- **Document passage**:

*** Begin section ***

There was an article (this year, I believe) about a finding of a
(genetic? cellular?) marker whose length determines the length of the
species lifespan, that is how long until the species becomes extinct.
According to the article, the marker shows that human species don't
have much time left.

The reference sources I've found use the term "species lifespan" in
the sense of "the length of life typical of a member of the species,"
not "the length of time that the species will exist." Is it possible
that you may have misunderstood the article, and that it may have
referred to markers that determine how long an individual member of a
species will live, rather than referring to the future of the entire
species?

I believe you're talking about the theories of Reinhardt Stindl, who
recently published an article in the Journal of Experimental Zoology
Part B: Molecular and Developmental Evolution 302B, 111-120 (2004)
titled  "Is telomere erosion a mechanism of species extinction? "

*** End section ***

- **Provided material**:

*** Begin section ***

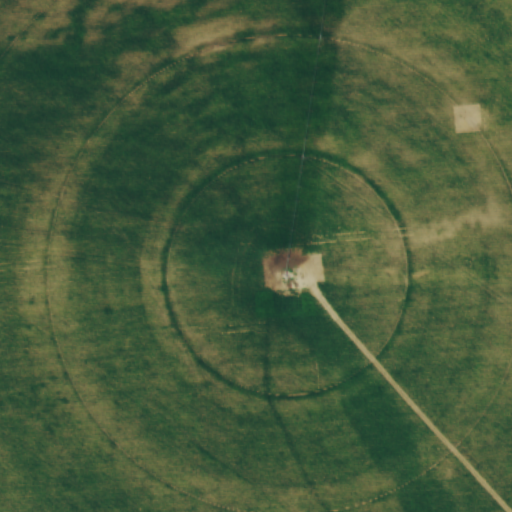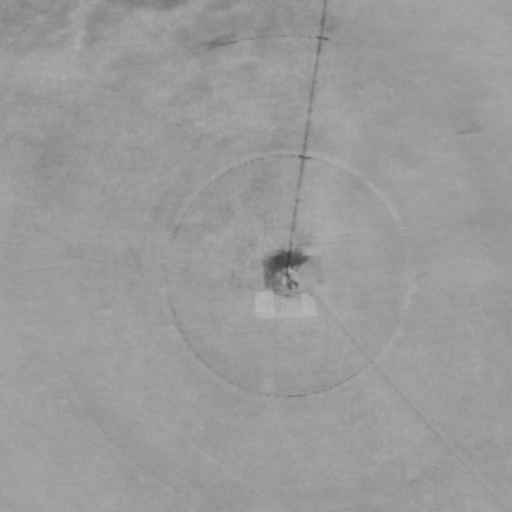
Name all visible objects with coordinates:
crop: (256, 256)
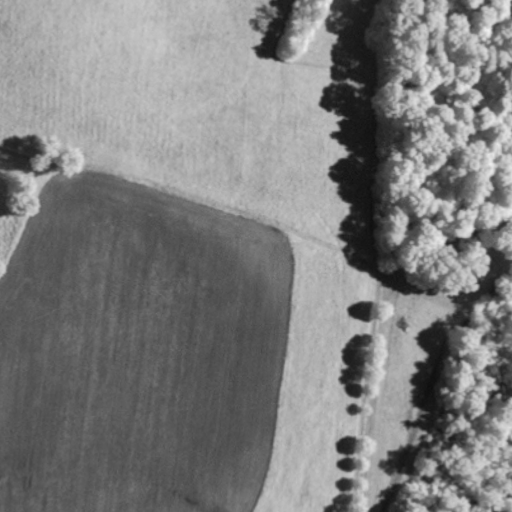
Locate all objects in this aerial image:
road: (385, 326)
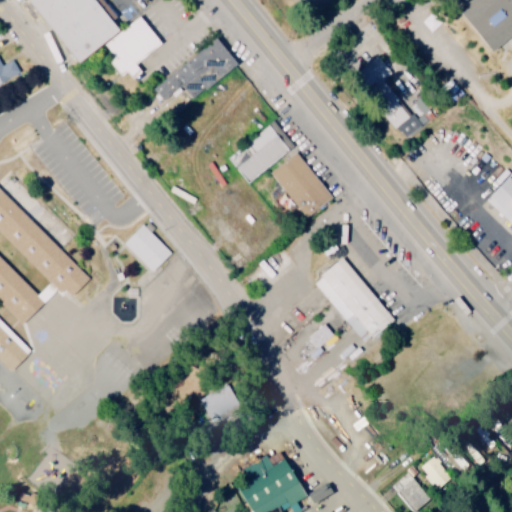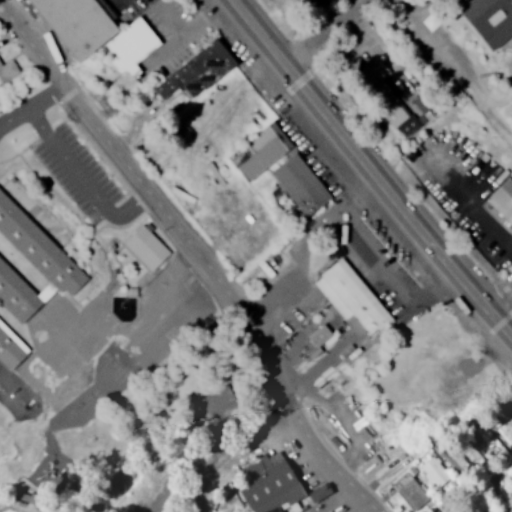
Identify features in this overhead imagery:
building: (487, 21)
building: (70, 25)
building: (101, 31)
road: (324, 42)
building: (8, 70)
building: (200, 71)
building: (375, 71)
building: (413, 117)
road: (430, 118)
building: (261, 153)
road: (351, 176)
building: (304, 184)
building: (503, 198)
building: (147, 247)
road: (195, 251)
building: (30, 273)
building: (357, 300)
road: (36, 328)
building: (324, 336)
road: (232, 454)
building: (432, 471)
road: (509, 472)
building: (271, 485)
building: (408, 490)
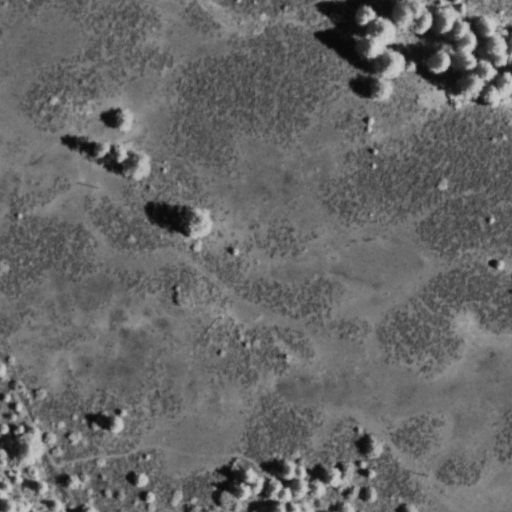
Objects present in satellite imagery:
crop: (421, 110)
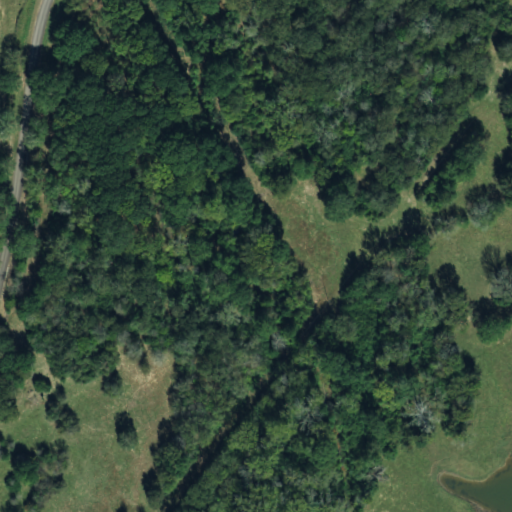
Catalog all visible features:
road: (22, 133)
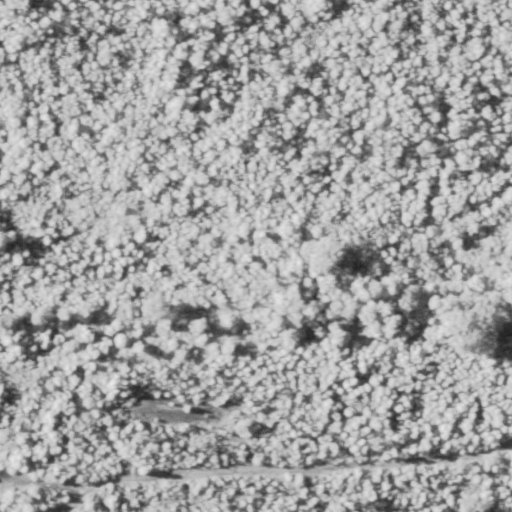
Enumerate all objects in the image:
railway: (256, 305)
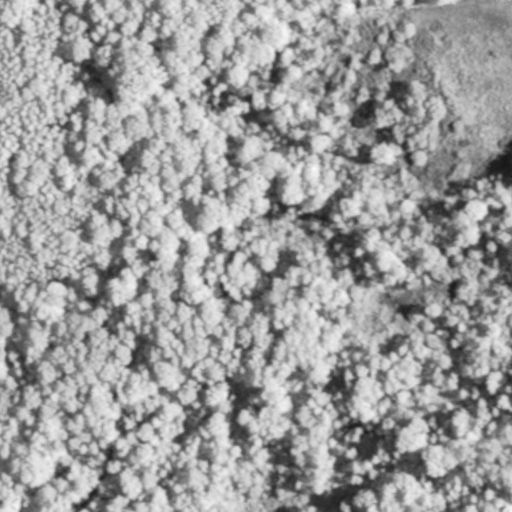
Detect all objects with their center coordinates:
road: (125, 250)
park: (256, 256)
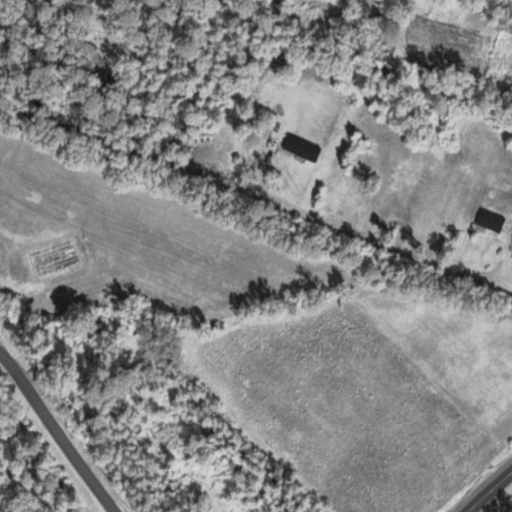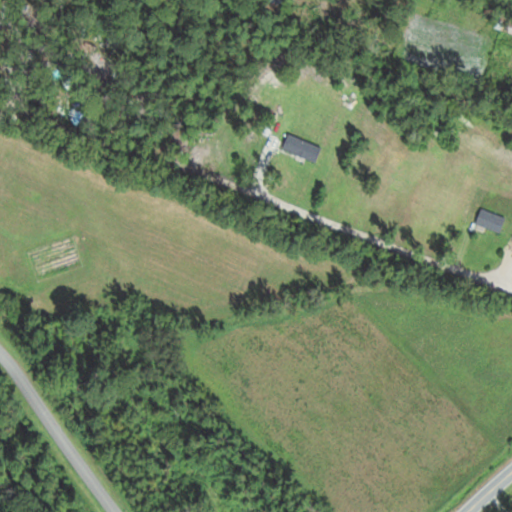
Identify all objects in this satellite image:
building: (338, 0)
road: (509, 0)
building: (273, 5)
building: (507, 25)
building: (301, 148)
building: (491, 220)
road: (328, 221)
road: (65, 433)
road: (488, 490)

*** End section ***

- **What you should do**: Resume the forum thread about a marker said to set how long a species lasts, starting right after its last sentence.

- **Exercise response**:
He got a lot of attention for this in non-scientific publications
(even Harper's Monthly ran reference it on the back page of their last
month's issue, I believe), as have a few others for their work on the
burgeoning field of extinction mechanics.

More info on Reinhardt's theories and publications can be found here:

http://www.meduniwien.ac.at/user/telomer/

A nice summary of the current angles on recent extinction debate is on
the Discovery.com website here:

http://dsc.discovery.com/convergence/megabeasts/experts/experts.html

Stindl isn't mentioned in it, but his theories can only lend credence
to the direction Ross MacPhee and others are taking -- that there may
be profound genetic mechanisms governing both speciation and
extinction.  MacPhee is interested in the hyperdisease hypothesis and
he outlines it pretty well here:

http://www.amnh.org/exhibitions/expeditions/siberia/hyperbody.html

It's not quite what Stindl is saying, but I'd reckon there could be
connections between the two, I suppose my reckoning comes from a
poorly remembered article by Lynn Margulis about deep-sea viruses, and
the role of viruses in macro-evolution.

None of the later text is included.